Бригхтон- Бич
Раз.
- Мама, сделай лицо попроще! Ты всем своим видом показываешь, как тебе здесь все не нравится.
Я набираю воздуха, вздыхаю, испытываю стыд, меняю ракурс и угол зрения, пытаясь увидеть в увиденном красоту. Но меня хватает на пару минут. Выбивает продавец павлопосадских платков, сидящий на табурете вместе с мочалками и вениками. Опять меняю ракурс, полоснув взглядом полки с хрусталем, останавливаюсь обреченно на парикмахерше... О! Она в лазоревом фартуке "в горох", на крылечке, она курит, в фиолетовом рте - чёрная сигарета. Мокрая химия на обесцвеченной головке завержает экспозицию.

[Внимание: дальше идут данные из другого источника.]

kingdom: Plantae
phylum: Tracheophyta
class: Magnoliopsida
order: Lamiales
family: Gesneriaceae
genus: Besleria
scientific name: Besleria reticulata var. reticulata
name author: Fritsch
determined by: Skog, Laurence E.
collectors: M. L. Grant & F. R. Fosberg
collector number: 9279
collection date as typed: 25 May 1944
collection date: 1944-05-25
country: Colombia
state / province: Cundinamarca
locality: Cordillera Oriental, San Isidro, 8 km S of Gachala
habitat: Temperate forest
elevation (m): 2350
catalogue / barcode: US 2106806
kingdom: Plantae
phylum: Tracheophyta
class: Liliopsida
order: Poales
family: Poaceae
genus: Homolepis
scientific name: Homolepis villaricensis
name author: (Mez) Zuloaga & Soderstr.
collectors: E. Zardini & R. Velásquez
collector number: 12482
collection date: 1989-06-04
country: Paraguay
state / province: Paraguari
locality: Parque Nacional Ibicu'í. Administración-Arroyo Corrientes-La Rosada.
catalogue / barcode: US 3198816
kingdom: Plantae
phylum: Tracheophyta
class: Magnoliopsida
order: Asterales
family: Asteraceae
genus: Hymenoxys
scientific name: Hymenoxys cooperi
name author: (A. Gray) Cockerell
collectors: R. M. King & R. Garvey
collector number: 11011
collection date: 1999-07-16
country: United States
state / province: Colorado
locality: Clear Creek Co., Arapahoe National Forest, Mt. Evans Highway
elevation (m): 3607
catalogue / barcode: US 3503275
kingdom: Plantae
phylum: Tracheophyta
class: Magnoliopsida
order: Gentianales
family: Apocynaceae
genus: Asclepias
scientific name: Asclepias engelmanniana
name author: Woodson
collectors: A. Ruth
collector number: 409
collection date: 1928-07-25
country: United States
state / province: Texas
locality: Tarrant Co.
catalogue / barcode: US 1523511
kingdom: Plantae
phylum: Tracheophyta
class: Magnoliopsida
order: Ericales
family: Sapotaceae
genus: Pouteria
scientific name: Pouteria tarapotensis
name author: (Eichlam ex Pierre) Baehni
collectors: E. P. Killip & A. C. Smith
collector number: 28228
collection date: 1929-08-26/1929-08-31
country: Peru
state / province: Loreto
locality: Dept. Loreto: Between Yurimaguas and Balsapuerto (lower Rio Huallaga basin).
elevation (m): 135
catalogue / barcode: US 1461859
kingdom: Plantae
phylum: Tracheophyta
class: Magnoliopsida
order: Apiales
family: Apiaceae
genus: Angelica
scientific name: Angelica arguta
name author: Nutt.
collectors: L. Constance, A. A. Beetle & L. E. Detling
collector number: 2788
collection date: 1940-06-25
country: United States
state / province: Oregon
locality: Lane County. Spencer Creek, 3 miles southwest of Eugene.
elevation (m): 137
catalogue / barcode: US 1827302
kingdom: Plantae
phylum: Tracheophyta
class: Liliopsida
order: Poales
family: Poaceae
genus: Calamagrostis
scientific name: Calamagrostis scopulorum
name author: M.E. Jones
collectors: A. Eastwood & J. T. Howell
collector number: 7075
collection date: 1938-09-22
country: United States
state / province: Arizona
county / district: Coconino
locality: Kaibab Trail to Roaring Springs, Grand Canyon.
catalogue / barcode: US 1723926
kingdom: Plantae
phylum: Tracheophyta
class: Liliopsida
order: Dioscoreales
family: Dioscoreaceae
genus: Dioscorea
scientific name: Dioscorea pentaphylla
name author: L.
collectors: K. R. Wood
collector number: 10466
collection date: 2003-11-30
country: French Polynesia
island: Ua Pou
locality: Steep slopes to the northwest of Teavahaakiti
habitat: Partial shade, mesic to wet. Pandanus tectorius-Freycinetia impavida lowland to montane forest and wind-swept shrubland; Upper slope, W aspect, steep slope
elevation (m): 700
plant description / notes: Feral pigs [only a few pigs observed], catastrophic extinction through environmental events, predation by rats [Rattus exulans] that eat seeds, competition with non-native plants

"Я злая",- думаю я. Нельзя так. Совсем уж. У неё дети, может муж пьёт, не состоялось тут... А может она просто счастлива? Об этом ты не подумала?
-О ткуда в тебе это?" - продолжает дочь.
Мне снова мучительно стыдно, и стыд этот поселился и жрет меня где-то в области солнечного сплетения.
Океан. Океан. Океан!
Он спасёт.
Мы идём мимо больших красных домов, прямо на деревянную набережную, иногда перешагивая через выложенный на простынях, советских времён антиквариат, к океану, где гуляют степенно приличные люди, семьями, с маленькими собачками. Ну вот и песок, и первая волна, лизнувшая кончики пальцев.
Большо длинный афроамериканец в гавайских шортах шагая по желтому песку громко, очень громко, каким-то нереально неземным хриплым голосом кричит "Ice cream! Ice cream!"
Мы ложимся на песок, я вижу небо и самолёт. Я на Брайтон-Бич.
Два.
Признаюсь, иногда меня туда тянет. Ну, океан, прежде всего, конечно, русская речь, хорошие кафешки, ну, в смысле русская еда. И потом, как-никак, там расслабляешься, можно не улыбаться изо всех сил, понаблюдать без спешки, поанализировать...
Раз зашла в "Вареничную", - решила перекусить: пожалуйста, вареники с картошкой, с творогом, с грибами, с вишней даже. С вишней я никогда не ела, и подумав, решила и не начинать. С творогом! Кафе маленькое, народу почти никого. Кондиционер громкий, молотит еле-еле, рывками, словно ругается. И запах океана, поверх вишни.
Было очень легко и свежо; накупавшись, наевшись ягоды с песком.
(был ветер), освежившись местными газетами, я плюхнулась со своим пляжным скарбом за стол, у окна.
- Будьте добры, за любой другой, пожалуйста, - показал официант рукой.
Я уселась за соседний и быстро сделала заказ, а он отдал его в кухню.
Он был интересен. Стоял у пустой барной стойки и смотрел вникуда. У него были большие голубые глаза. Мне показалась в этих глазах карта, или глобус. Или океан, но какой-то беспокойный, когда рябь. Что там было? Ребус. "Дрожащая секундная стрелка, тревожная, нервная, как рука юной художницы, осторожная, рассудочная минутная, и неумолимая как рок часовая?"
Мысли мои потекли в определенном русле, что уже и мне самой было неинтересно.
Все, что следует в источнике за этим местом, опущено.